Mónica Ferro, especialista em assuntos das Nações Unidas, disse ontem ao DN que as notícias e a eventual confirmação de uma candidatura-surpresa a secretário-geral "põem em causa quase tudo" o que levou a ONU a optar por um processo de escolha e seleção "competitivo, transparente e responsabilizável". Ainda por cima, lamentou a professora universitária e ex-deputada, "sem haver razão, porque" - à luz dos resultados das votações já realizadas - "não há um bloqueio ou um impasse" entre os candidatos existentes e a de Guterres "mostra uma adesão muito forte, que foi reforçada" na sexta-feira.
Outra questão que se coloca com o aparente apoio alemão a Giorgieva quando há países da UE com candidatos próprios é interna a Bruxelas. "A ser verdade, mostra uma grande fragilidade na coordenação do que deveria ser uma área importante da diplomacia europeia", frisa Mónica Ferro. Se as duas primeiras votações levaram à desistência de dois dos 12 candidatos, as duas seguintes não produziram o efeito esperado e que justificou a adoção desse modelo de eleição: é que mais ninguém desistiu, mesmo quem teve 12 votos negativos em 15.
Com Bruxelas a considerar "especulação" as notícias sobre o assunto e o chefe da diplomacia russa a reunir-se ontem com o embaixador búlgaro em Moscovo, com quem falou de "diversos aspetos da ONU", voltaram a surgir na imprensa referências ao alegado apoio de Durão Barroso a Giorgieva numa reunião do grupo de Bilderberg em junho - desmentidas na altura pelo ex-presidente da Comissão Europeia.
Críticas de Seixas da Costa
O embaixador Francisco Seixas da Costa insurgiu-se ontem contra "o papel que setores do Partido Popular Europeu [centro-direita] estão a desenvolver" contra a candidatura de Guterres, tentando criar condições" para que Kristalina Georgieva "surja rapidamente na liça".
Sabia-se, refere o embaixador no seu blog Duas ou Três Coisas, do papel do PPE para levar Georgieva a Bielderberg e foi também "claro" que Jean-Claude Juncker tentou "promover a búlgara junto dos russos, ao tê-la levado consigo a Moscovo, num contexto sem sentido". Mais recentemente, recorda, o chefe de gabinete da Comissão Europeia declarou na sua conta oficial nas redes sociais o forte desejo de ver Georgieva na ONU.
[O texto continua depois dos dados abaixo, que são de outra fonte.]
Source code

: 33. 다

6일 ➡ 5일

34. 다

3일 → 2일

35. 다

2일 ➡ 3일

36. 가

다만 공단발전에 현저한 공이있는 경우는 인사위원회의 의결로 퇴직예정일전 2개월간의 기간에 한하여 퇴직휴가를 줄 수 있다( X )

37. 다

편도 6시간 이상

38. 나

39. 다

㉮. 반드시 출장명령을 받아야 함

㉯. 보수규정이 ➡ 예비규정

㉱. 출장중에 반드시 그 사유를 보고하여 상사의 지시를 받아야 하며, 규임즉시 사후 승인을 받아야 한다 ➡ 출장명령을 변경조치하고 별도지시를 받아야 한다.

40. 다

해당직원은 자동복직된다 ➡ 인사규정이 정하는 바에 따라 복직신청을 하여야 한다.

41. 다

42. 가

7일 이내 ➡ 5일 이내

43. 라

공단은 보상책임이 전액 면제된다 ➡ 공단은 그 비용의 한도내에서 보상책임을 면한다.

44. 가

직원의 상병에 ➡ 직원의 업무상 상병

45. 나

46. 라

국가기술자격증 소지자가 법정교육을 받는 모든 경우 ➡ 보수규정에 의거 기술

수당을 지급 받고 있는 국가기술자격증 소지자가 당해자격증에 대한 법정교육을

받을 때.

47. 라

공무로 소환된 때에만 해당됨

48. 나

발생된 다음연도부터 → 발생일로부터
"Last but not least, sabe-se agora da campanha desenvolvida por Angela Merkel, durante o recente G20 na China, no sentido de tentar criar uma onda de fundo em favor da ainda comissária, por forma a conseguir travar Guterres", afirma ainda Seixas da Costa no seu blog.
Em jeito de desafio, o embaixador refere ainda que "era muito importante que, em Portugal, o PSD, além de dar conta da sua indignação sobre as limitações à ação empresarial de Durão Barroso nos corredores da Comissão Europeia, também expressasse publicamente o repúdio ativo a estas manobras desenvolvidas contra o candidato português, e que formalmente apoiou".